Web Exclusives: Comparative Life
a PAW web exclusive column by By Kristen Albertsen '02 (email:
albertsn@princeton.edu)


May 15 , 2002:
Senior check out
Or just checking out as a senior

By Kristen Albertsen '02

In my experience, checking out of a hotel always occurs much too early in the morning. Guests are required to wake at an hour inappropriate of any vacation, to haphazardly toss clothes, shoes, and an extra bar of soap in a bag, and to race downstairs only to face a large and inscrutable bill (Did we really make five long-distance calls to Newfoundland? Oh, that must have been when we were trying to schedule the wake-up call).

Today, I found that Senior Check-out — the penultimate rite of passage for every senior before Fitz-Randolph Gate — occurs much too early as well. Graduation is still nearly a month away, and feels like much more. Over the course of this endless month I will undoubtedly lose the Commencement tickets, given to me this morning, under the piles of leftover thesis books. My cap and gown will be buried alive under the encroaching pile of unwashed laundry. I'm not ready to face the frozen smiles of my friends in the yearbook, and I am certainly not ready to commit myself to a permanent address next fall.

Despite the meek protests I made to my pillow this morning before crawling out of bed, all members of the Class of 2002 were required to attend Senior Check-out.
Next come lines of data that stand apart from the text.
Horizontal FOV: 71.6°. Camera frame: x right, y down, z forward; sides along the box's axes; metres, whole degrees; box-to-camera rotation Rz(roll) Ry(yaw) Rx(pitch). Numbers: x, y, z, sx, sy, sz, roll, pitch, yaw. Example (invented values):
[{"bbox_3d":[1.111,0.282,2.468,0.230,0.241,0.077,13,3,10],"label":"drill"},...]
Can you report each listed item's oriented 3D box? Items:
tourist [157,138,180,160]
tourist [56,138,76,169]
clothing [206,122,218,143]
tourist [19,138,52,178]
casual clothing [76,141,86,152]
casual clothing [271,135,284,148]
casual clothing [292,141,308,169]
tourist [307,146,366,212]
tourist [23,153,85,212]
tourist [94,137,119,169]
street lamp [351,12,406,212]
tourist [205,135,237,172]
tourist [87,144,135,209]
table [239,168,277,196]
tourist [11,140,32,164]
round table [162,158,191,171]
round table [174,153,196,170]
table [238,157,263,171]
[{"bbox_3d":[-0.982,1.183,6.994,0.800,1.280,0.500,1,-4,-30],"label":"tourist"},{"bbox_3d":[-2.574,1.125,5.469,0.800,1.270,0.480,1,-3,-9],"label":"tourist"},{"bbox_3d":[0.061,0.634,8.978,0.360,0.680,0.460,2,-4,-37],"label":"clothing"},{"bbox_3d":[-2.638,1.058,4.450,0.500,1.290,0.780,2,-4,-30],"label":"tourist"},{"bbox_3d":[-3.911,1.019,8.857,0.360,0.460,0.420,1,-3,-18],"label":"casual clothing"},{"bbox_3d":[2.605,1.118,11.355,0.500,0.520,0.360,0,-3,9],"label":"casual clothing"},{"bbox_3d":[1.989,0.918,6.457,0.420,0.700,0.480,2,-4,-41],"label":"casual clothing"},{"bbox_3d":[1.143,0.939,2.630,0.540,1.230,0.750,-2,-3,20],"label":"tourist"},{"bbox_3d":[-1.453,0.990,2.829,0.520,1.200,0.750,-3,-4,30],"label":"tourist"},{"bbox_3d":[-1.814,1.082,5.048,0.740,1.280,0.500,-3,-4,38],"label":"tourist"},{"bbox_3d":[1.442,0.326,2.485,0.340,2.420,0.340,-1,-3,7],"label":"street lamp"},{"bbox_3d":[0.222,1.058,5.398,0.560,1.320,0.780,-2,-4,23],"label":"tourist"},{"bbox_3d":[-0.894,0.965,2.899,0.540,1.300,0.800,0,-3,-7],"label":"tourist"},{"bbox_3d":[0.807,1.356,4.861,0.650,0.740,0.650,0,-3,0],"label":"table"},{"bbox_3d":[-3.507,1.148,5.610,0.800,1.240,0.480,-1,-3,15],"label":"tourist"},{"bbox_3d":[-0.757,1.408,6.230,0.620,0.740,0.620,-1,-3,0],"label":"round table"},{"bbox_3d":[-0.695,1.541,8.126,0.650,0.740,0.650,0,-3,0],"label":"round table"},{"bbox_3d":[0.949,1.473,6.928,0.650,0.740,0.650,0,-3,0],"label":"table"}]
Thus began the first of many bureaucratic experiences that will grace my adult life in the "real world." First, each senior was required to fill out an eight-page Scantron survey, recalling those heady days of the SATs five long years ago. Questions ranged from the premature (What do I think of Comprehensive Exams? Haven't taken them yet, much less started studying) to the woefully tardy (suggestions for library improvements would have been much more gladly given before my thesis was due). We were interrogated on matters from diversity to departments to dining services. The entire experience was reminiscent of a hotel comment card — a hotel that housed its guests for four years, and provided a diploma with the receipt.
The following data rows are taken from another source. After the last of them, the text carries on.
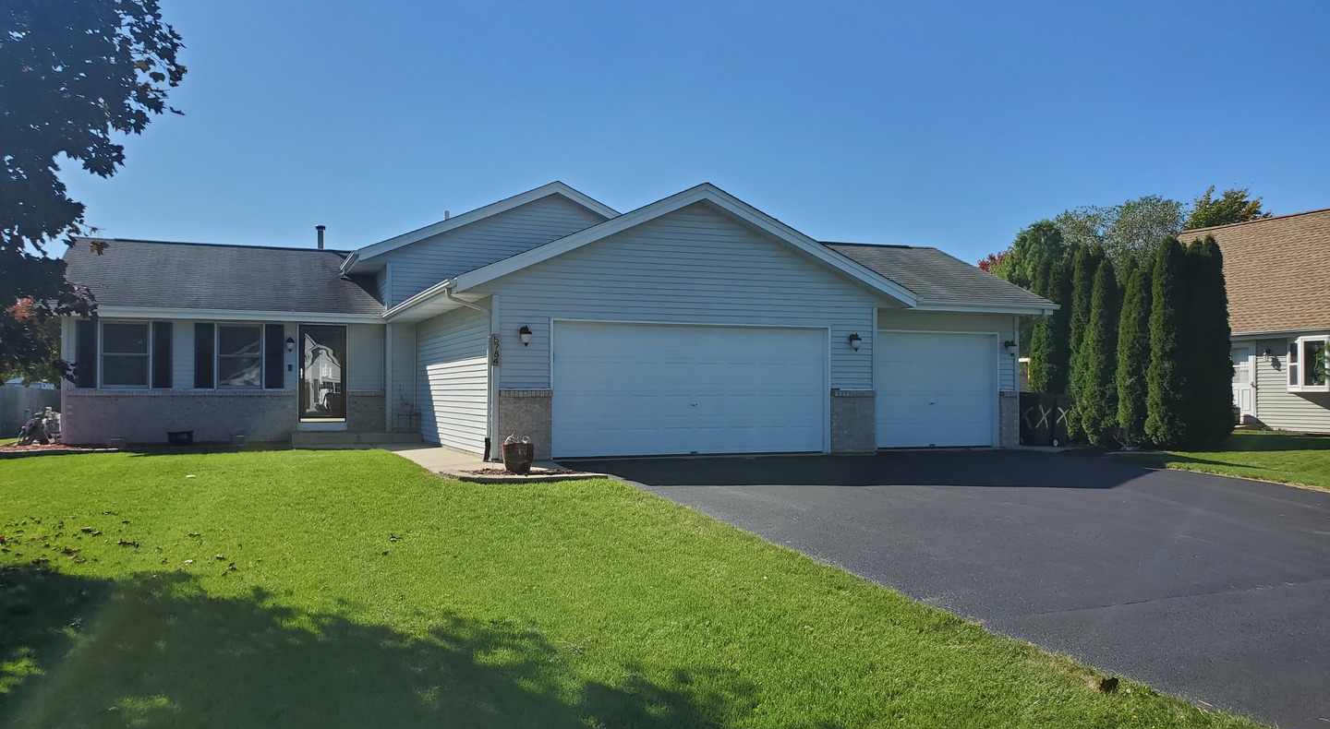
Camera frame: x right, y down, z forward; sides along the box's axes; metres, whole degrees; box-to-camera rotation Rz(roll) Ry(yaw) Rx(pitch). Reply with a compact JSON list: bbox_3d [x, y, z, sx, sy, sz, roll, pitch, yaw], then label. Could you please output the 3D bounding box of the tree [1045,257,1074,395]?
[{"bbox_3d":[8.880,-0.379,22.513,0.749,4.101,0.749,0,-2,-23],"label":"tree"}]

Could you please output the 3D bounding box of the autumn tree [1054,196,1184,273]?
[{"bbox_3d":[17.761,-2.270,38.892,5.400,8.647,5.400,0,-2,-23],"label":"autumn tree"}]

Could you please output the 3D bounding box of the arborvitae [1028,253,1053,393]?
[{"bbox_3d":[8.657,-0.425,23.040,0.742,4.220,0.742,0,-2,-23],"label":"arborvitae"}]

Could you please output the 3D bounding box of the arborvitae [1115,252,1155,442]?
[{"bbox_3d":[9.681,-0.324,20.627,0.815,3.891,0.815,0,-2,-23],"label":"arborvitae"}]

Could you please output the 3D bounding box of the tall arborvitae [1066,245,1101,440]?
[{"bbox_3d":[9.151,-0.479,21.877,0.819,4.267,0.819,0,-2,-23],"label":"tall arborvitae"}]

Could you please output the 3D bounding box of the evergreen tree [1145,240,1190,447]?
[{"bbox_3d":[9.996,-0.438,19.890,0.889,4.082,0.889,0,-2,-23],"label":"evergreen tree"}]

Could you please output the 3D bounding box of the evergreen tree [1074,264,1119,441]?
[{"bbox_3d":[9.343,-0.324,21.424,0.869,3.933,0.869,0,-2,-23],"label":"evergreen tree"}]

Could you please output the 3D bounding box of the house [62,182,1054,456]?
[{"bbox_3d":[-3.203,-1.240,21.815,17.700,5.860,14.250,0,-2,-23],"label":"house"}]

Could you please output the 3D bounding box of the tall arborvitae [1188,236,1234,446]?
[{"bbox_3d":[10.358,-0.436,19.037,0.930,4.033,0.930,0,-2,-23],"label":"tall arborvitae"}]

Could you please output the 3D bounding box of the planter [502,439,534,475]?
[{"bbox_3d":[-2.021,1.265,13.734,0.430,0.440,0.430,0,-2,-23],"label":"planter"}]

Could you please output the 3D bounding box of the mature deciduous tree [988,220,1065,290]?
[{"bbox_3d":[12.041,-1.434,32.916,3.200,6.711,3.200,0,-2,-23],"label":"mature deciduous tree"}]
Next, ’02ers were inundated with caps, gowns, beer jackets, and the opportunity to buy Princeton apparel. At the Princeton Club station, we were graciously offered a bright orange bag to carry all of our possessions, along with fliers extolling the virtues of Princeton Clubs around the globe. Finally, sweating in the sultry New Jersey spring under the mountain of black gowns and orange sweatpants, we were approached by seniors with simpering smiles requesting pledges of money. Under this innocuous guise I detected their Faustian goal, and, unable to resist, I pledged myself to Princeton for the next four years, watching my diet at graduate school dwindle from spaghetti to peanut-butter-and-jelly.

With my suitcase full of souvenirs and my wallet empty of cash and capital, I stumbled out into the morning. It was time to relinquish the vacation of the past few weeks — thesis celebrations, birthdays, Houseparties — and get back to work for final and comprehensive exams. Well, not quite — tonight is the night of the "Baptize the Beer Jacket" Bash, and I get to be a senior at Princeton for a little while longer.